Chaque page, pétrie de curiosité, explore les multiples strates d’une région à travers ses manifestations culinaires, ses personnages pittoresques, mais aussi ses légendes, ses géographies. En Crète, un accident comique lié à l’eau immortelle des Centaures dans la taverne du Pélion, un feu de cheminée un brin maladroit qui menace la maison du très décalé Kostas et même une chèvre au comportement absurde, tissent une trame décalée à l’enquête sur l’histoire. Cette exploration conduit, l’air de rien, à la rencontre du Kleftiko, un plat emblématique du terroir, chargé de l’histoire des “bandits grecs”, illustrant à nouveau la fusion subtile des thèmes qui jalonnent cet ouvrage. Le lecteur, pris dans ce maelström de sens et de saveurs, suit, fasciné, la lente révélation d’un mystère culturel à travers les confitures de grenade d’Haïfa et l’élégance architecturale de son ascenseur juif, jusqu’aux canistrelli corses, témoins d’une insularité jalouse de ses racines.

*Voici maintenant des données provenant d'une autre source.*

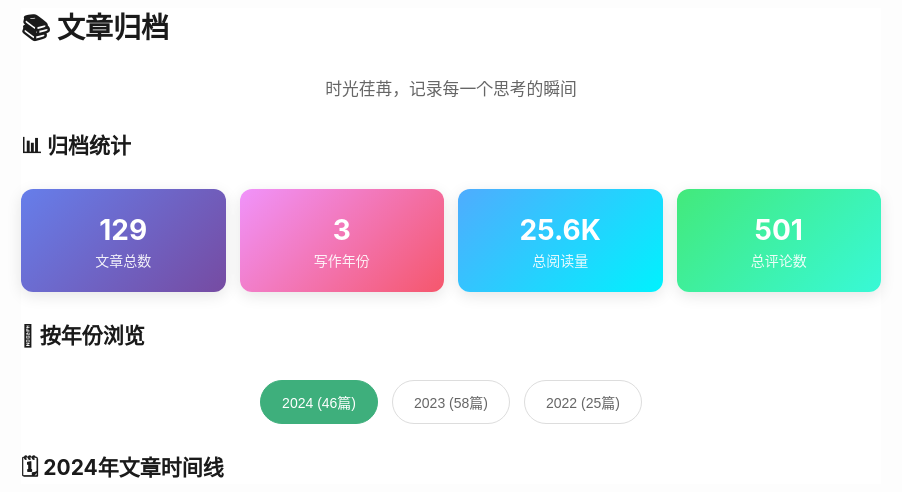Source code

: # 📚 文章归档

<div style="text-align: center; margin: 2rem 0;">
  <p style="font-size: 1.2rem; color: #666;">时光荏苒，记录每一个思考的瞬间</p>
</div>

## 📊 归档统计

<div style="display: grid; grid-template-columns: repeat(auto-fit, minmax(200px, 1fr)); gap: 1rem; margin: 2rem 0;">

<div style="background: linear-gradient(135deg, #667eea 0%, #764ba2 100%); color: white; padding: 1.5rem; border-radius: 12px; text-align: center; box-shadow: 0 4px 15px rgba(0,0,0,0.1);">
  <div style="font-size: 2rem; font-weight: bold;">129</div>
  <div style="opacity: 0.9;">文章总数</div>
</div>

<div style="background: linear-gradient(135deg, #f093fb 0%, #f5576c 100%); color: white; padding: 1.5rem; border-radius: 12px; text-align: center; box-shadow: 0 4px 15px rgba(0,0,0,0.1);">
  <div style="font-size: 2rem; font-weight: bold;">3</div>
  <div style="opacity: 0.9;">写作年份</div>
</div>

<div style="background: linear-gradient(135deg, #4facfe 0%, #00f2fe 100%); color: white; padding: 1.5rem; border-radius: 12px; text-align: center; box-shadow: 0 4px 15px rgba(0,0,0,0.1);">
  <div style="font-size: 2rem; font-weight: bold;">25.6K</div>
  <div style="opacity: 0.9;">总阅读量</div>
</div>

<div style="background: linear-gradient(135deg, #43e97b 0%, #38f9d7 100%); color: white; padding: 1.5rem; border-radius: 12px; text-align: center; box-shadow: 0 4px 15px rgba(0,0,0,0.1);">
  <div style="font-size: 2rem; font-weight: bold;">501</div>
  <div style="opacity: 0.9;">总评论数</div>
</div>

</div>

## 📅 按年份浏览

<div style="display: flex; gap: 1rem; margin: 2rem 0; flex-wrap: wrap; justify-content: center;">
  <button style="padding: 0.8rem 1.5rem; border: 1px solid #3eaf7c; background: #3eaf7c; color: white; border-radius: 25px; cursor: pointer; font-size: 1rem; transition: all 0.3s ease;">2024 (46篇)</button>
  <button style="padding: 0.8rem 1.5rem; border: 1px solid #ddd; background: white; color: #666; border-radius: 25px; cursor: pointer; font-size: 1rem; transition: all 0.3s ease;">2023 (58篇)</button>
  <button style="padding: 0.8rem 1.5rem; border: 1px solid #ddd; background: white; color: #666; border-radius: 25px; cursor: pointer; font-size: 1rem; transition: all 0.3s ease;">2022 (25篇)</button>
</div>

## 🗓️ 2024年文章时间线

<div style="position: relative; margin: 2rem 0;">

La Méditerranée les pieds dans l'eau

La plume agile des auteurs navigue entre érudition déguisée et légèreté narrative. Sans s’y noyer, elle plonge dans la richesse d’un passé aux mille éclats, ressuscitant, comme les vestiges d’Alexandrie qui s’entrechoquent avec le foisonnement moderne, une vision renouvelée d’une Méditerranée toujours aussi magnétique, et dont l’Umm Ali, douceur légendaire, célèbre une victoire qui, au-delà de sa recette, parle d’une union des cœurs. Ce livre se savoure comme un plat préparé avec affection et dont chaque ingrédient raconte une part de ce monde fascinant. On en ressort repu d’images, de parfums, d’anecdotes. C’est là toute la générosité d’un tel périple littéraire : faire voyager sans bouger, et inviter chacun à devenir, à son tour, l’explorateur enthousiaste de ces territoires infinis que recèle la Méditerranée.